BLAKE’S : Pourquoi une pièce sur Billie Holiday ?
Naïsiwon El Aniou : J’ai découvert Billie en 1997 sur le dos d’une jaquette de CD qui parlait brièvement de sa vie, et j’ai plongé ensuite dans ses multiples biographies. À force, j’ai été touchée très intimement par son parcours. J’ai cherché d’abord en tant que danseuse — je l’étais avant d’être comédienne — à faire un travail sur ses chansons comme Sunny Side of the Streets, qui m’a saisi quand j’ai découvert ce à quoi elle correspondait vraiment (la réalité très dure des Noirs-Américains à l’époque) et qui a donné le titre à la pièce.
Plus j’écoutais Billie, plus je m’imprégnais d’elle – à un point de ne plus pouvoir l’entendre sans pleurer.
Ça a été complètement passionnel ! c’est vraiment une part de l’âme. Je vois que le public est touché aussi.
BLAKE’S : J’ai lu que vous vous définissiez comme Afro-Européenne… Pourquoi une Afro-Européenne choisit de faire une pièce sur une Afro-Américaine ?

● **Consigne**:
Réécrivez l'entretien consacré à Billie Holiday de « BLAKE’S : Pourquoi » à « à la pièce. », en substituant « actrice » à « comédienne ». Les items ne sont d'aucune utilité pour ce travail.

● **Items extraits**:
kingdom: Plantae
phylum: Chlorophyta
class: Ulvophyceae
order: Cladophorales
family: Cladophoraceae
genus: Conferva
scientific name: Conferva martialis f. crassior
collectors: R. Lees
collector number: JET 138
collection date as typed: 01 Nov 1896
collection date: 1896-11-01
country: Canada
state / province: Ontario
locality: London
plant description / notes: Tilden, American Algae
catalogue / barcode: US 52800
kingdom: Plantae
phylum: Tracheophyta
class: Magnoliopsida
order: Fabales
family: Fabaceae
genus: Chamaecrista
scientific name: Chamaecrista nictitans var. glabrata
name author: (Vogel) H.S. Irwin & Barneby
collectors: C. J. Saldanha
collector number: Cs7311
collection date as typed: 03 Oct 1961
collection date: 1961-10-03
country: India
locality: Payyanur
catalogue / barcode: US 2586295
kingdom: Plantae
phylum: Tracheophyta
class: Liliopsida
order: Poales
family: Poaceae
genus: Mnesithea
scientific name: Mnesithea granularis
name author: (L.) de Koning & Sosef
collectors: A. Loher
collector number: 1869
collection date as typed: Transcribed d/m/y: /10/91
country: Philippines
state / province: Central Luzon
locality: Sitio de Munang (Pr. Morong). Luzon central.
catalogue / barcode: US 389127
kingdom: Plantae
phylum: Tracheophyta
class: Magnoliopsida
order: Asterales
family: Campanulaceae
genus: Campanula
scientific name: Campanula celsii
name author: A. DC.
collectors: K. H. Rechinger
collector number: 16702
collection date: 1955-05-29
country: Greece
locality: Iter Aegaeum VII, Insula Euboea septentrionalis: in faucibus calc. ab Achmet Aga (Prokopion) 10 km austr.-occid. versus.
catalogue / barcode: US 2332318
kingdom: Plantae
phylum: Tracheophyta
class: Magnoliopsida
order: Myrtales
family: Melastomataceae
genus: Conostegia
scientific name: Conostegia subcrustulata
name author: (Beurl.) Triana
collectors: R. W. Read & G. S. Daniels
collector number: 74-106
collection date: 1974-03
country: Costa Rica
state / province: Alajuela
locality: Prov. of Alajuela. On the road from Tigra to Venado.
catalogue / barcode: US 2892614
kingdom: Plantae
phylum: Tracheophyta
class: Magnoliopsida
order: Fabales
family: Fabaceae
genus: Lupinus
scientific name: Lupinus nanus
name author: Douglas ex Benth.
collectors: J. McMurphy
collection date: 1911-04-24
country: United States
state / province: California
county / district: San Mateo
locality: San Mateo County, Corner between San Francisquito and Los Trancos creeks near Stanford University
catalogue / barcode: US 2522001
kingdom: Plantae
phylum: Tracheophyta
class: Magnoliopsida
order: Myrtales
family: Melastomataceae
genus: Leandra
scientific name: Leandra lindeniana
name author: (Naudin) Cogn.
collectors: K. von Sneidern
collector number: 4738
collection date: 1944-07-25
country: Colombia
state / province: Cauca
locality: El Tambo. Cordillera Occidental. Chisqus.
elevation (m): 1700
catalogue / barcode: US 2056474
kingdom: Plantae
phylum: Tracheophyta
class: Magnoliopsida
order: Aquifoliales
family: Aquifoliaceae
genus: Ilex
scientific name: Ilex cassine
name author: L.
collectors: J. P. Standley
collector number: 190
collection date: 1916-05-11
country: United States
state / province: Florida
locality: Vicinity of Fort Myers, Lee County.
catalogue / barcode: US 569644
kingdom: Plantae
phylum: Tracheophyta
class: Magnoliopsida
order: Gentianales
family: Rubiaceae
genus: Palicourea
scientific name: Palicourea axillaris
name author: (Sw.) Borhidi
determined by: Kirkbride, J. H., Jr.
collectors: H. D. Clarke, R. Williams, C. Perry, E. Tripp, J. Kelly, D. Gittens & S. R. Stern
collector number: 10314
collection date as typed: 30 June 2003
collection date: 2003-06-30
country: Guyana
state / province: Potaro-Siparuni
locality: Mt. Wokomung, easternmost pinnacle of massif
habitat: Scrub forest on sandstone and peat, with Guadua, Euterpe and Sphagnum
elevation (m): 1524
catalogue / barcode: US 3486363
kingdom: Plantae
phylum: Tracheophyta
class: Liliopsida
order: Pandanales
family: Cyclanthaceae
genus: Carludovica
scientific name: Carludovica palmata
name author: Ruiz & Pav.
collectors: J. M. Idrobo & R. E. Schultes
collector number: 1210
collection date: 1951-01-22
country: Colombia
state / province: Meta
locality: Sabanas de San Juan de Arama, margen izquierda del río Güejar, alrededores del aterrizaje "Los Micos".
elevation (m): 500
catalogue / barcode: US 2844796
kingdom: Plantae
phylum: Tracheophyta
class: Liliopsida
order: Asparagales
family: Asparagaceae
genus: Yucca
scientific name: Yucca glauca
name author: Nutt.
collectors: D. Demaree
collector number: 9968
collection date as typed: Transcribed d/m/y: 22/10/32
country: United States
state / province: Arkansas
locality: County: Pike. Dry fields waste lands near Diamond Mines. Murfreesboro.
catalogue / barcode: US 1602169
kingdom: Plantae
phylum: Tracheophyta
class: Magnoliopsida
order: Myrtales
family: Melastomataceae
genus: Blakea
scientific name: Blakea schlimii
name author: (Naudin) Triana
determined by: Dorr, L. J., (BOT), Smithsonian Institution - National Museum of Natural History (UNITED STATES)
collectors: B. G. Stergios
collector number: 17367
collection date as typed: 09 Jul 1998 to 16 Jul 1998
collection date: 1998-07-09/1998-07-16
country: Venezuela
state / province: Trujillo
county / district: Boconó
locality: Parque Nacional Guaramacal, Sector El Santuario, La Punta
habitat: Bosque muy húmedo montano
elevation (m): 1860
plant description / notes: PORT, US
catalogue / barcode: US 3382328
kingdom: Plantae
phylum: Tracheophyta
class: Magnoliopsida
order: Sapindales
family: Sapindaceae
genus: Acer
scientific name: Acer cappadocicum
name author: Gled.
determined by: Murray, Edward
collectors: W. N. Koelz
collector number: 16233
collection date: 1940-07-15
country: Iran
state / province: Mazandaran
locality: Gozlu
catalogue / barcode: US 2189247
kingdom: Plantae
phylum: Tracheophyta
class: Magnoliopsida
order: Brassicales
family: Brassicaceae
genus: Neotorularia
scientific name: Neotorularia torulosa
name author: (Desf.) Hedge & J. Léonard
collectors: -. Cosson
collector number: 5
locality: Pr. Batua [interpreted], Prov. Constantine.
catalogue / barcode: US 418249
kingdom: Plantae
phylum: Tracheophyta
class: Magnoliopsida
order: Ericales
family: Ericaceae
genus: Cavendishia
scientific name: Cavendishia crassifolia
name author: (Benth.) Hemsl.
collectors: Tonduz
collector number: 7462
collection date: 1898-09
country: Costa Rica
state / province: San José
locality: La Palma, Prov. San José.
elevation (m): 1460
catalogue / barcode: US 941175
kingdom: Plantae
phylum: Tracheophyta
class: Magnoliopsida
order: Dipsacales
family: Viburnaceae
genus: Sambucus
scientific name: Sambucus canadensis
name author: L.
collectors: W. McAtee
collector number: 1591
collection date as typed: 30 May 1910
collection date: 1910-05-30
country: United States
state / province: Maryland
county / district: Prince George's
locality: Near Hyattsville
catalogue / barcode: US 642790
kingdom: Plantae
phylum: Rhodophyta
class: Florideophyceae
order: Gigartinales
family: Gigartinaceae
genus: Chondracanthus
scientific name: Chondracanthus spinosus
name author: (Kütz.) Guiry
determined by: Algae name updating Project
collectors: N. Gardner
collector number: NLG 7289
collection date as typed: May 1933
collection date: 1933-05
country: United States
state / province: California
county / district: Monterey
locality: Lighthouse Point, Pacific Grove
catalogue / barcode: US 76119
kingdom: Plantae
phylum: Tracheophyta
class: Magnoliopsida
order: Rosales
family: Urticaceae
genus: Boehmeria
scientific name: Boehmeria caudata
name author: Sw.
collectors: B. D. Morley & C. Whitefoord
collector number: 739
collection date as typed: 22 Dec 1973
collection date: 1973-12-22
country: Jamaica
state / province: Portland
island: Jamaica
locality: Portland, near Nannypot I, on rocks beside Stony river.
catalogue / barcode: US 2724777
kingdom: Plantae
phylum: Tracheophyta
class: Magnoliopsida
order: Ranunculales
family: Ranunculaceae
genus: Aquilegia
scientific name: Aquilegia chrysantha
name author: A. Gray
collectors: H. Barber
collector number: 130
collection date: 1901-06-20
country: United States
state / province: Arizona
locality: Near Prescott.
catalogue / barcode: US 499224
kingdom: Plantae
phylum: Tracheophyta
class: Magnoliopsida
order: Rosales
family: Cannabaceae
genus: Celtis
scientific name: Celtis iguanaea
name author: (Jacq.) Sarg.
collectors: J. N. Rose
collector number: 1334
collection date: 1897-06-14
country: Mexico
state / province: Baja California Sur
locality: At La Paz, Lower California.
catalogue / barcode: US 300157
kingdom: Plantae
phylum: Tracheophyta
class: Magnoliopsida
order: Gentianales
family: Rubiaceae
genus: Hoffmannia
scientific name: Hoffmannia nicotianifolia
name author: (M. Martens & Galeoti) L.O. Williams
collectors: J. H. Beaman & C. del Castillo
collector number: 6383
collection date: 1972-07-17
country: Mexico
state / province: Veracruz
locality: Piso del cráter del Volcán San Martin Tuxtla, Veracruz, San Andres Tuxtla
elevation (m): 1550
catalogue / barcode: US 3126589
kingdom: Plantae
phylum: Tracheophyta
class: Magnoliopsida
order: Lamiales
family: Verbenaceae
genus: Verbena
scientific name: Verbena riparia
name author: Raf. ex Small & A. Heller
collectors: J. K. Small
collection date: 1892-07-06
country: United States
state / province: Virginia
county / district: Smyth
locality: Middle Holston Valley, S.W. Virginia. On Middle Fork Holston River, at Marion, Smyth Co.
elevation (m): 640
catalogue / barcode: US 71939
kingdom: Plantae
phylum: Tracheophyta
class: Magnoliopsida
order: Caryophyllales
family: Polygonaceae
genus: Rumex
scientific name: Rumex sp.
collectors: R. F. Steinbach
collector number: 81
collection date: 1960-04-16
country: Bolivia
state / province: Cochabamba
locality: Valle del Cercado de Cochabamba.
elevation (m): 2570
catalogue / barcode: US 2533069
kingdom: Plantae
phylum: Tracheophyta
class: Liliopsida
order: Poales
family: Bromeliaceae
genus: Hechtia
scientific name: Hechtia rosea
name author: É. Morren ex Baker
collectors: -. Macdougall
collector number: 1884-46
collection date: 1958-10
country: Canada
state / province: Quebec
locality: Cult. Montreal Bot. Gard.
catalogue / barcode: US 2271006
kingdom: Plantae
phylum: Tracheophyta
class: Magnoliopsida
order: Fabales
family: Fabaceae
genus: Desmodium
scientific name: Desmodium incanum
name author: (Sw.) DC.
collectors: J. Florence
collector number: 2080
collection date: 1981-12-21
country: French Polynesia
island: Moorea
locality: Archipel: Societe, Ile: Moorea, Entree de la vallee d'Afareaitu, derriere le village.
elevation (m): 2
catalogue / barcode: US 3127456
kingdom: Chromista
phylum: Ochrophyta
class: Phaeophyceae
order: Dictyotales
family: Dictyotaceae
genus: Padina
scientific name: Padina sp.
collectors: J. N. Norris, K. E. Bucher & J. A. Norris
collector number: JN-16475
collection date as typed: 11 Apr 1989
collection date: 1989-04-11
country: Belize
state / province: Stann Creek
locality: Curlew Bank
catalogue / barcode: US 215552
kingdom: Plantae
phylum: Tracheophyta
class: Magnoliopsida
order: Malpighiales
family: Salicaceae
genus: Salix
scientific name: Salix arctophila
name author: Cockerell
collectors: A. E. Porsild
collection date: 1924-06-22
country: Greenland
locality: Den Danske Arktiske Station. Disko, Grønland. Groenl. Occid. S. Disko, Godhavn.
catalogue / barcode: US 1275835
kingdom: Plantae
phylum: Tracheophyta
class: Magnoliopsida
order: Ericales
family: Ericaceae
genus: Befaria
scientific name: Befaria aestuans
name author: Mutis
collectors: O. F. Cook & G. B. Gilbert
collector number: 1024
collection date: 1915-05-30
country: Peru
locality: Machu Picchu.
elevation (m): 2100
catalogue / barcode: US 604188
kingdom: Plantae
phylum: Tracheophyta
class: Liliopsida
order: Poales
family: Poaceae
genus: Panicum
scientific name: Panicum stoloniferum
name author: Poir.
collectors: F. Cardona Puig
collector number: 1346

● **Tâche accomplie**:
BLAKE’S : Pourquoi une pièce sur Billie Holiday ?
Naïsiwon El Aniou : J’ai découvert Billie en 1997 sur le dos d’une jaquette de CD qui parlait brièvement de sa vie, et j’ai plongé ensuite dans ses multiples biographies. À force, j’ai été touchée très intimement par son parcours. J’ai cherché d’abord en tant que danseuse — je l’étais avant d’être actrice — à faire un travail sur ses chansons comme Sunny Side of the Streets, qui m’a saisi quand j’ai découvert ce à quoi elle correspondait vraiment (la réalité très dure des Noirs-Américains à l’époque) et qui a donné le titre à la pièce.